Keyboard City isn’t Santana’s first disc. It was preceded by the eponymously-named Santana Band and Santana revealed that prior to that, “I started in 2005 with a demo record”. KC, however, is putatively his solo debut, and according to Santana, his most ambitious. I noticed that vocalizing was sparse on the album, however, and asked Santana if he viewed himself primarily as an instrumentalist as opposed to a singer. His response seemed somewhat evasive, announcing that, “I love engaging with the audience” and, “I want to be known as someone doing his own thing”, but he did offer that “sometimes, the music speaks for itself”. Arguably, Keyboard City is as driven by D.J. culture and Internet-era technology as it is by traditional song craft, but Santana clearly drinks heartily from both wells. His sound is decidedly urbane, shiny, and slick, with a difficult-to-quantify coolness that attracts his Generation Y peers. Yet its gentle chug-chug beats aren’t likely to alienate older Gen Xers or even their Boomer parents. In fact, I’d be surprised if certain tunes on K.C. were unwelcome at “Smooth Jazz” KTWV, although I like to envision the album as a fitting soundtrack for newly cosmopolitan, gentrifying downtown Los Angeles, as well as something fans of Verve’s Remixed series would probably salivate over.

Raised in the verdant New Age hub of Marin County, California, Santana, fittingly, is the product of a multi-racial upbringing, his mother Deborah being of Irish-American and African-American extraction, and his father a Latino of Mexican heritage. I laughed when Santana referred to himself as “an Irish Blaxican”, thinking that the term sounded like a hip new band. Sadly, after a union of 30+ years, Santana’s parents recently dissolved their marriage, possibly fueled by a bout of infidelity on the part of Carlos. Whatever the reasons, Santana has chosen to remain impartial, and insists that the pair are on “cordial” terms. When Keyboard City was about to drop, Santana says that “both attended my CD release party.” The Santanas actually divorced in 2006, although it would not be announced in the media until much later (refreshing, I think, in this age of relentless press intrusions).

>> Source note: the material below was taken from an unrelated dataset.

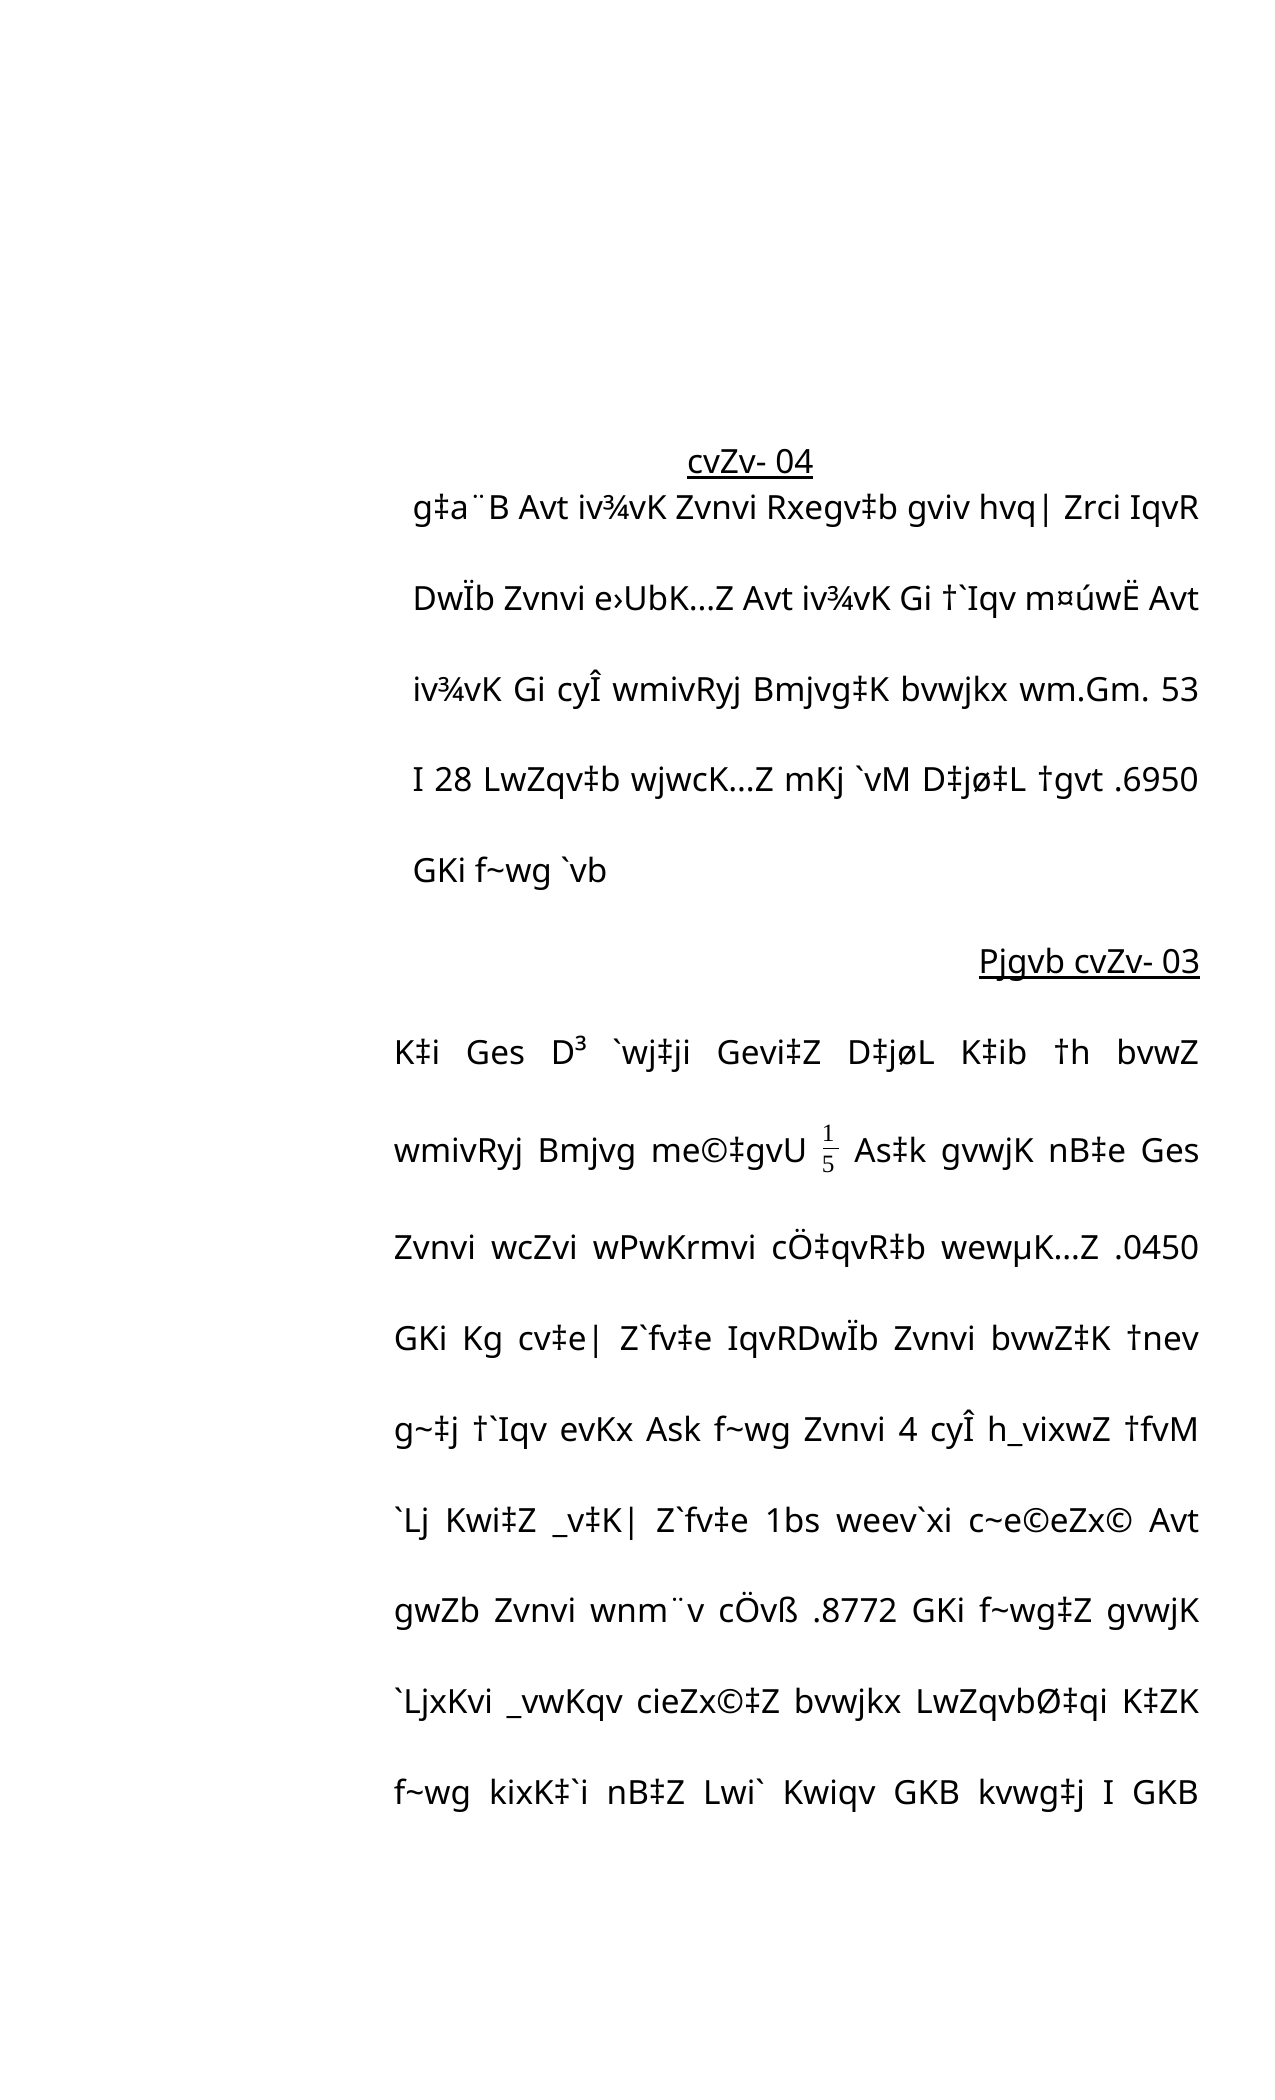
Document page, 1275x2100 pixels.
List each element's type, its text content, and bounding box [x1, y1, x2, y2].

list Pjgvb cvZv- 03 [412, 938, 1200, 983]
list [394, 1029, 1200, 1814]
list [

I hung around for Santana’s show. Never before having stepped inside the El Rey, I noticed that it emits the vibes of a pre-rock café society supper club, swaddled in dark reds with multiple chandeliers dangling above. No seating exists in the center of the room, instead upholstered benches line the walls, allowing any patron a panoramic view of the interior. Eventually, Santana took the stage, still donning the fedora and dark specs. Backed by five musicians, he delivered a dense, bass-heavy sound to a distinctly diverse crowd, the youngsters grooving up front near the stage, while I watched a rubber-limbed fan dance energetically, his tie-dye t-shirt suggesting a familiarity with raves (or at least a desire to be associated with them). Santana served up numerous tracks from K.C., including “Don’t Do It”, “Under The Sun”, “Salaboutmoney”, and “Keep Smiling”, as well as turning the title cut into an entrancing workout. His onstage patter was clearly borrowed from Hip-Hop Land, but it seems that Santana stubbornly refuses to be pigeonholed into a single genre, echoing a multi-culti ideal that seems a common trope for young pop musicians today.

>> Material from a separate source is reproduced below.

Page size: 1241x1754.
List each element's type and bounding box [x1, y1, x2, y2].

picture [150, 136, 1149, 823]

The music biz, in its current incarnation, contracts ominously with each passing year, as downloading, YouTube, electronic gaming, a rough economy, and an increasing indifference towards albums take their toll, with only someone like Sade seeming capable of selling records like it’s 1985. It’s impossible to predict whether this classically-trained, Cal Arts-educated young man will find platinum at the end of the rainbow, but I wouldn’t bet against him. While not as inventive –- or humorously annoying –- as his forebear Beck, Salvador Santana — at his best — seems to bridge whatever gaps exist between Radiohead, The Chemical Brothers, and Dr. Dre. Surely that’s worth something.